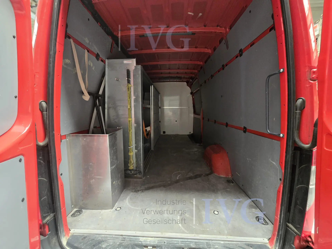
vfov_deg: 89.9
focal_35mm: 13
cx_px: 166
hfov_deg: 106.2
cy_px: 124
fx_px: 125
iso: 800
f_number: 2.2
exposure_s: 1/60
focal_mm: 2.2
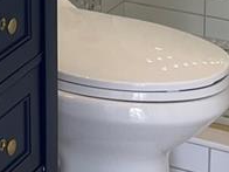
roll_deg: +0.6
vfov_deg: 8.8
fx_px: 1052
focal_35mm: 159
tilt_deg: -11.9
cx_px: 8
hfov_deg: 12.3
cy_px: -174
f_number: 1.6
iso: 50
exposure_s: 1/120
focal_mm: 5.1
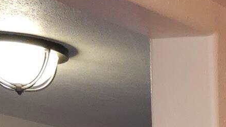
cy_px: 420
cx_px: 559
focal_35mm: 170
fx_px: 1019
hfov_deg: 10.6
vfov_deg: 6.4
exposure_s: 1/60
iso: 320
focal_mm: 6.3
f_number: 1.7
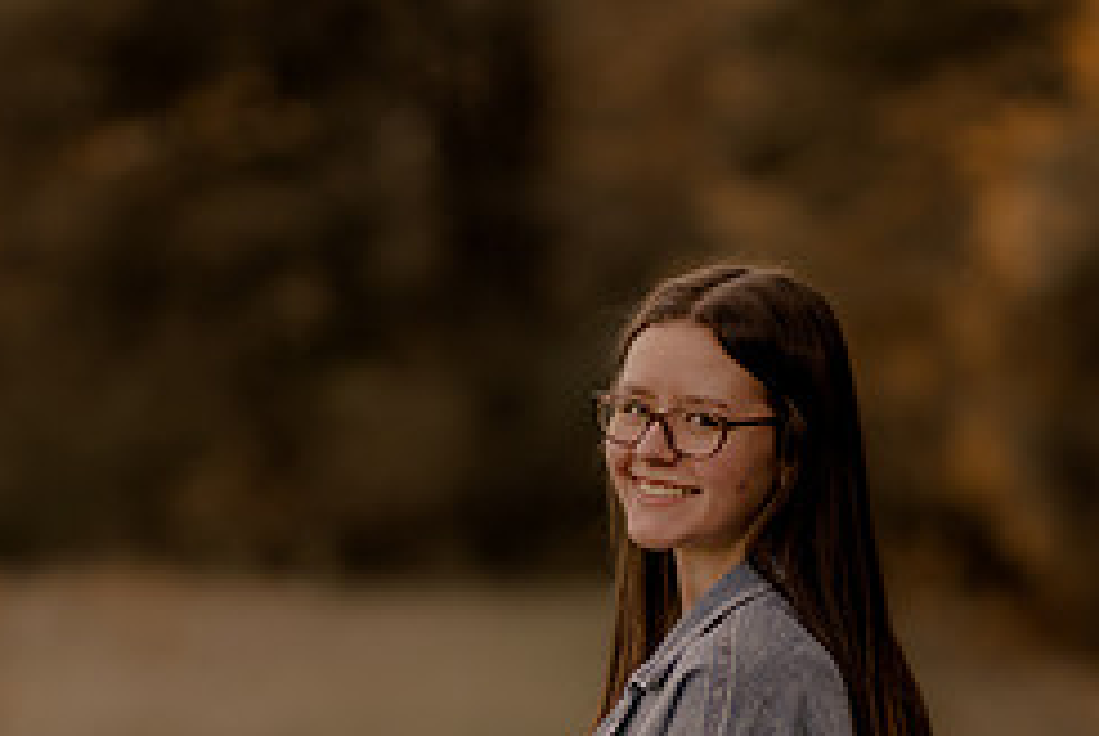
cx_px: 641
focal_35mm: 201
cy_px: 797
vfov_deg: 6.8
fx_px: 6143
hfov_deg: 10.2
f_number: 1.4
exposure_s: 1/2500
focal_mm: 85
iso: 200
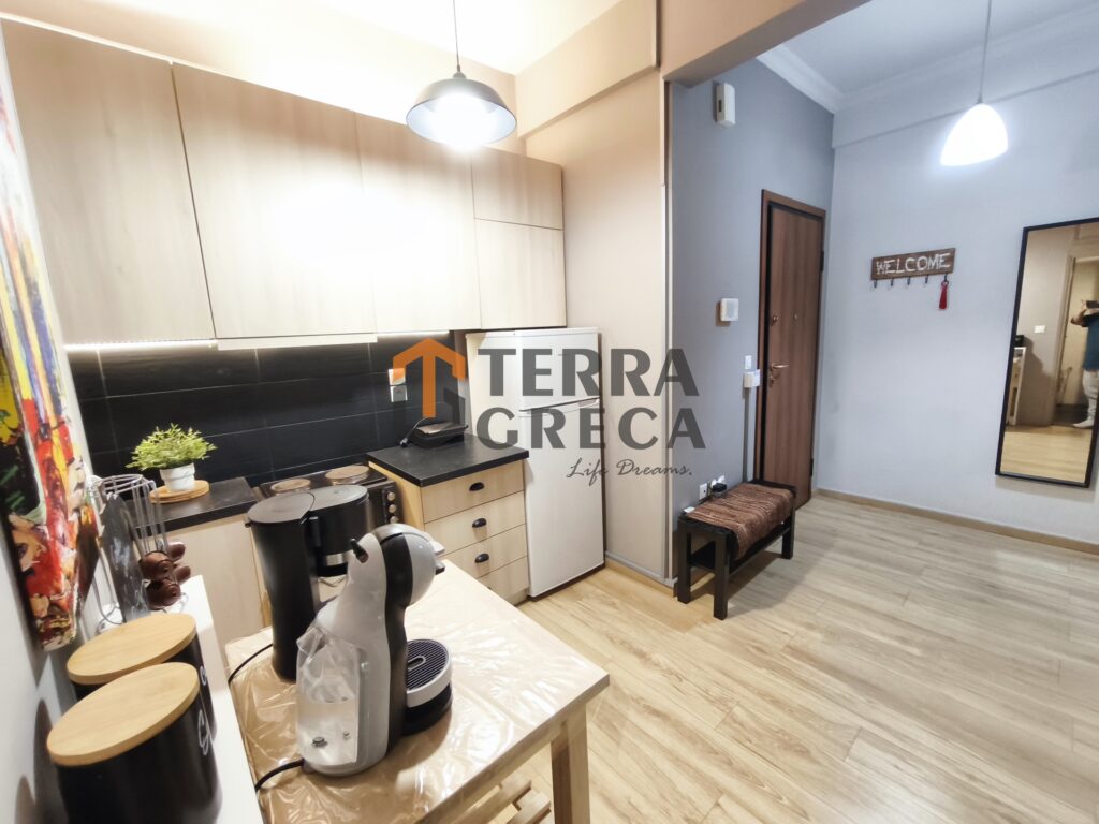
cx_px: 550
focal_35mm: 15
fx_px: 476
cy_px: 412
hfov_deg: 98.2
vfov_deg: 81.7
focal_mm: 1.91
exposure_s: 1/33.3
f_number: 2.2
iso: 320
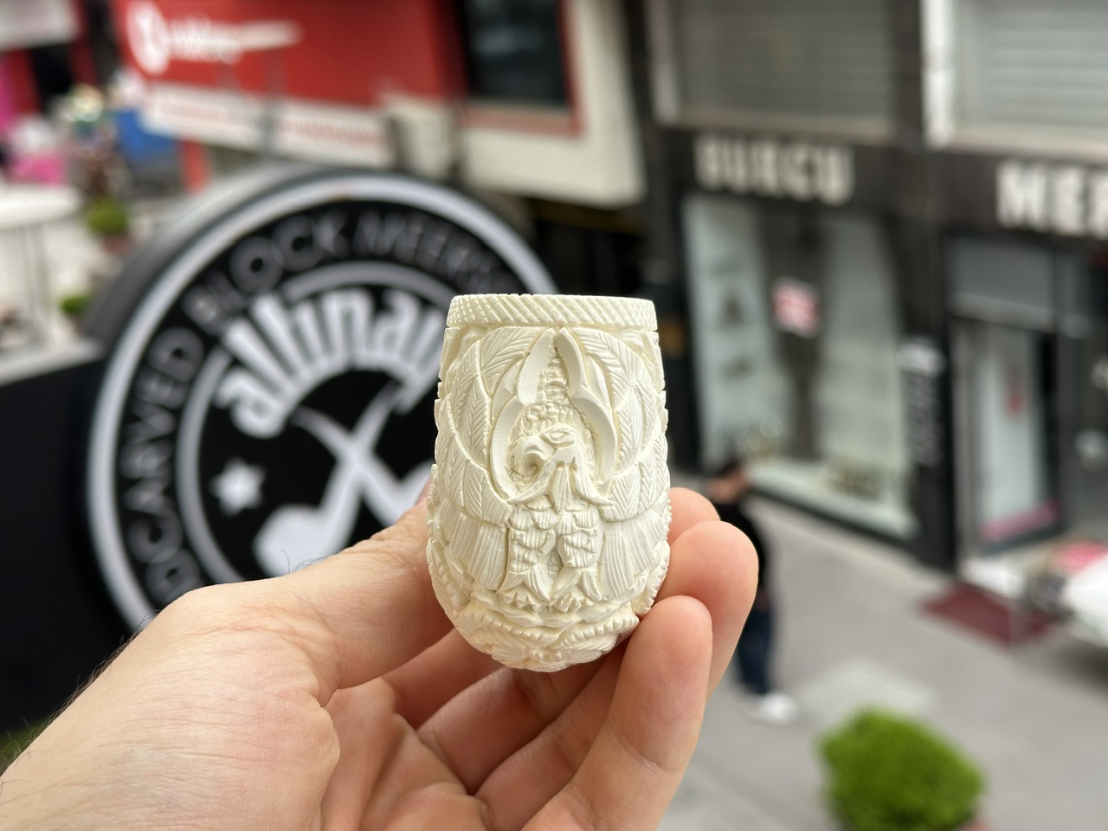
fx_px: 1536
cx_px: 554
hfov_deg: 39.7
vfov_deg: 30.3
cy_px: 416
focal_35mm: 48
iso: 64
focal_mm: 6.86
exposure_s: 1/361
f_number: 1.78
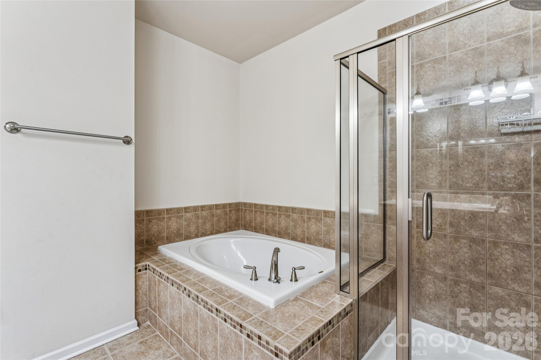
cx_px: 270
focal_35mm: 16
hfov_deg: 95.7
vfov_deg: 72.7
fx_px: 245
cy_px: 180
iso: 100
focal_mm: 16.3
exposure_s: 1/2
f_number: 9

- - - -

Since the pictures are not part of the copy, please transcribe only the lines above from the one with "exposure_s: 1/120" through the one with "hfov_deg: 95.7", exactly and with both ends.

▸ SOLUTION TO THIS EXERCISE
exposure_s: 1/120
focal_mm: 5.1
cy_px: 420
cx_px: 559
focal_35mm: 170
fx_px: 1019
hfov_deg: 10.6
vfov_deg: 6.4
exposure_s: 1/60
iso: 320
focal_mm: 6.3
f_number: 1.7
cx_px: 641
focal_35mm: 201
cy_px: 797
vfov_deg: 6.8
fx_px: 6143
hfov_deg: 10.2
f_number: 1.4
exposure_s: 1/2500
focal_mm: 85
iso: 200
cx_px: 550
focal_35mm: 15
fx_px: 476
cy_px: 412
hfov_deg: 98.2
vfov_deg: 81.7
focal_mm: 1.91
exposure_s: 1/33.3
f_number: 2.2
iso: 320
fx_px: 1536
cx_px: 554
hfov_deg: 39.7
vfov_deg: 30.3
cy_px: 416
focal_35mm: 48
iso: 64
focal_mm: 6.86
exposure_s: 1/361
f_number: 1.78
cx_px: 270
focal_35mm: 16
hfov_deg: 95.7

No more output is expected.